Records from a data collection
%%
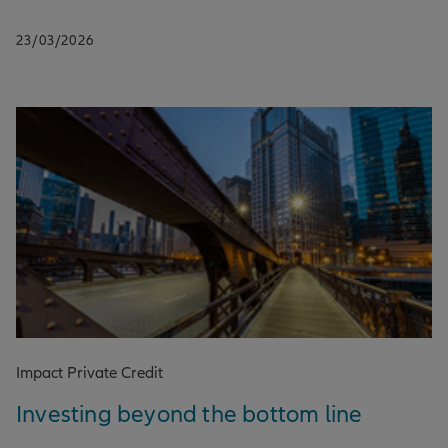
23/03/2026
Impact Private Credit
Investing beyond the bottom line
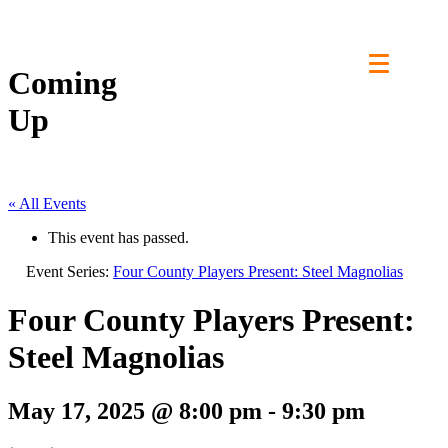
Skip
to
content
Coming
Up
« All Events
This event has passed.
Event Series:
Four County Players Present: Steel Magnolias
Four County Players Present:
Steel Magnolias
May 17, 2025 @ 8:00 pm
-
9:30 pm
%%
§ Written task
Count the lines of the records that include the word "Magnolias", please, and report the number alone.

§ Task answer
2